Saved data entries.
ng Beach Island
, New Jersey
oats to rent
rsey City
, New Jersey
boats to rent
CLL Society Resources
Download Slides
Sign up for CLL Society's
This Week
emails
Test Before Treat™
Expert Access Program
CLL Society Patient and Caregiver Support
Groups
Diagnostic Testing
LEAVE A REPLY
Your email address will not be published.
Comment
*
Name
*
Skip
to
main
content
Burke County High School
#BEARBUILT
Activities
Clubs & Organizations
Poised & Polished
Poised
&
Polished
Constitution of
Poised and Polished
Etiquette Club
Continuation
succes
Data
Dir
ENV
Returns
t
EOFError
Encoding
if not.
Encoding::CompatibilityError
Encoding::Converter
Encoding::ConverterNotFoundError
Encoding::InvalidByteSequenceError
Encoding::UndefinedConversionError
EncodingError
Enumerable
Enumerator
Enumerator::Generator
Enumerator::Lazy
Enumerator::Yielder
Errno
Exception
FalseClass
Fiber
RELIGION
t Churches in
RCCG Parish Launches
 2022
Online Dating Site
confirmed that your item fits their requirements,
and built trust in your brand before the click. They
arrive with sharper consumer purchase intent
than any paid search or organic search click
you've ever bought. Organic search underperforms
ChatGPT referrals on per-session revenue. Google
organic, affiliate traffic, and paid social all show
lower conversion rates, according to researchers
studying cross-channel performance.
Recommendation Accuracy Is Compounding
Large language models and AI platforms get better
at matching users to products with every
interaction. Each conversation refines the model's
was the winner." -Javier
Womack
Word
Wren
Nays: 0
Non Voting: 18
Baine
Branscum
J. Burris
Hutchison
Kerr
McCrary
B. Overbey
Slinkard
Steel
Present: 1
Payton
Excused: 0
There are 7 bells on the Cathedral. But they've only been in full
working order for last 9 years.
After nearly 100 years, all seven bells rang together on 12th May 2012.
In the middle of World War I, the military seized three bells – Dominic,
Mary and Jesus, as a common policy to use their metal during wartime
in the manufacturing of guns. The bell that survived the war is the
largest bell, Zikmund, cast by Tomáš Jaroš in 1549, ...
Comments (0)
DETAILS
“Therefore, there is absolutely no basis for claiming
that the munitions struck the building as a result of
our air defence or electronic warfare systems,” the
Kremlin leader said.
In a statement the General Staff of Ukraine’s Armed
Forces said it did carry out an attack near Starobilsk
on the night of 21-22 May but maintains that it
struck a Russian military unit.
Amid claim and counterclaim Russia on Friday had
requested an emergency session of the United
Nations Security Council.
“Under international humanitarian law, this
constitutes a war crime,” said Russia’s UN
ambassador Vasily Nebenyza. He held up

WORK ITEM. Every line above carrying the word "Enumerator" needs to be shown.

OUTPUT FOR THIS EXERCISE.
Enumerator
Enumerator::Generator
Enumerator::Lazy
Enumerator::Yielder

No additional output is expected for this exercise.